Data for review:
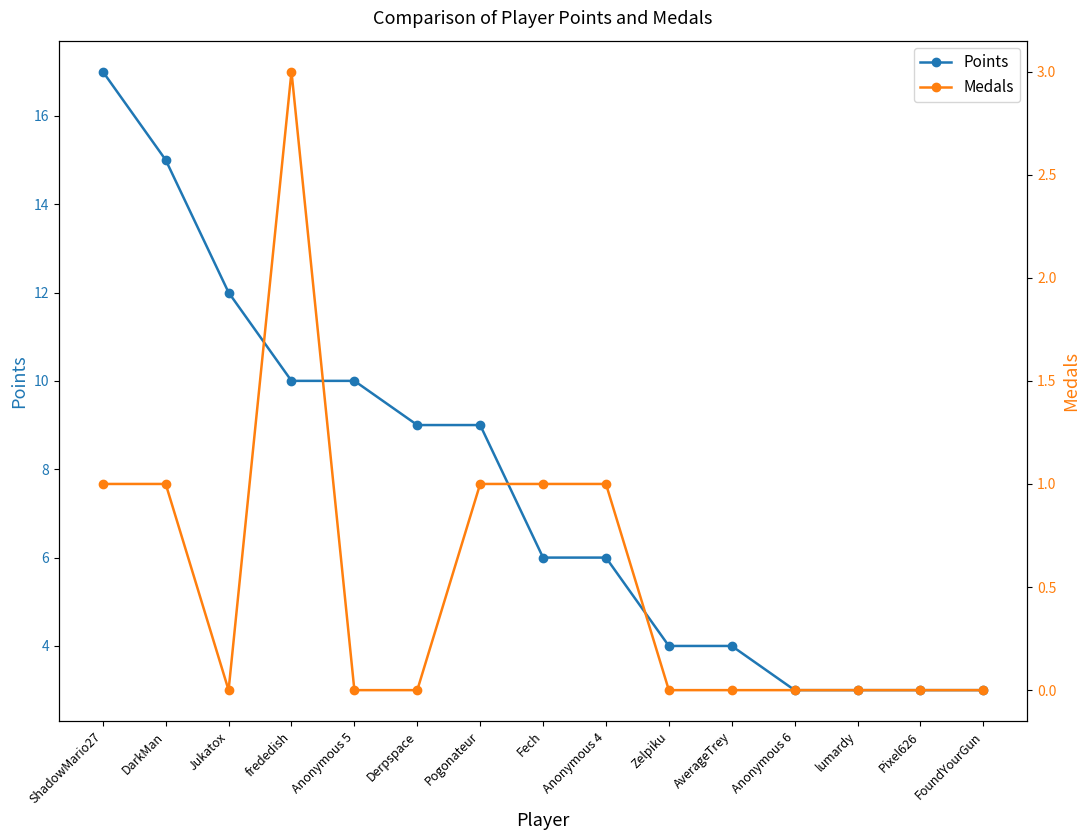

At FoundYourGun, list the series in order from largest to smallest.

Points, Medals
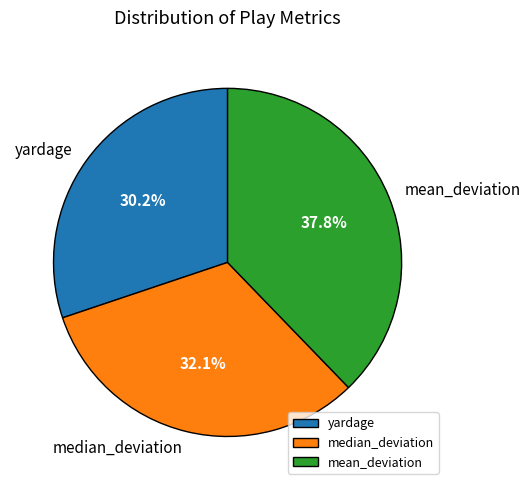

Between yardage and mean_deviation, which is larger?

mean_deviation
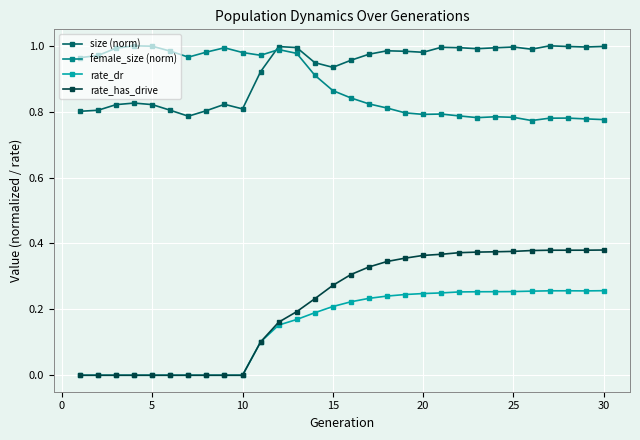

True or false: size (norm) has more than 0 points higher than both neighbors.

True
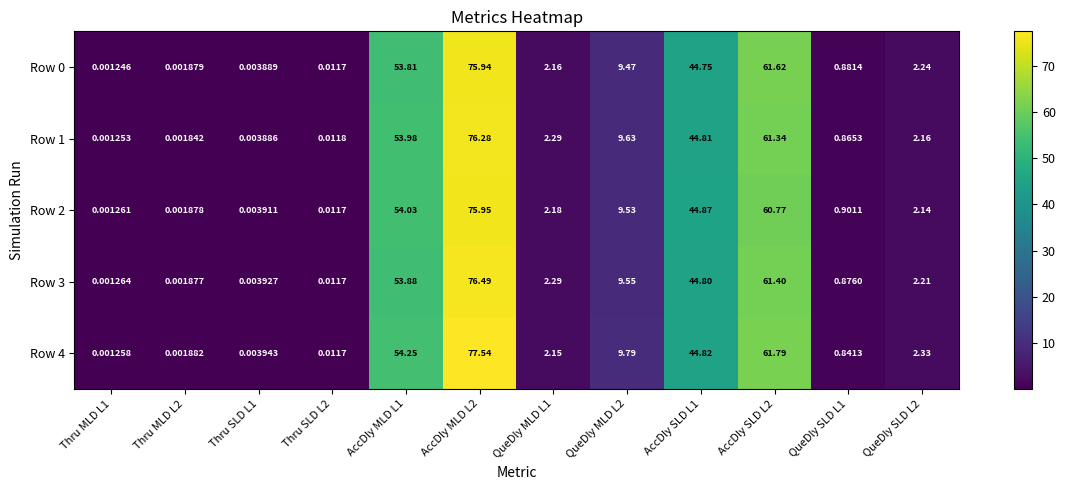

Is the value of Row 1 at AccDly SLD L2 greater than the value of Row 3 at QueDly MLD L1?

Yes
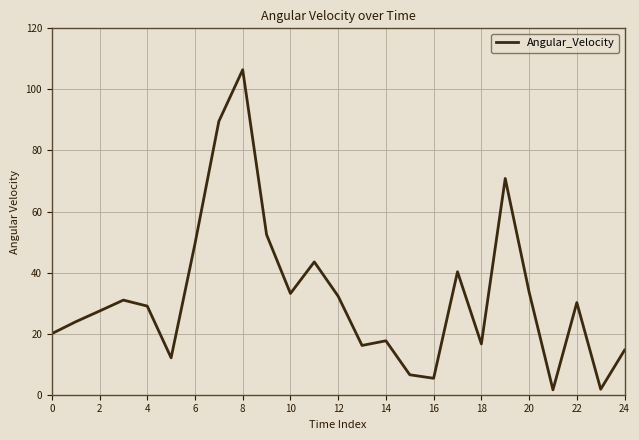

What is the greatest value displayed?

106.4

Your instructions: Please copy the text of every item above word for word, leaving out the pictures.

Exercise solution:
At FoundYourGun, list the series in order from largest to smallest.

Points, Medals

Between yardage and mean_deviation, which is larger?

mean_deviation

True or false: size (norm) has more than 0 points higher than both neighbors.

True

Is the value of Row 1 at AccDly SLD L2 greater than the value of Row 3 at QueDly MLD L1?

Yes

What is the greatest value displayed?

106.4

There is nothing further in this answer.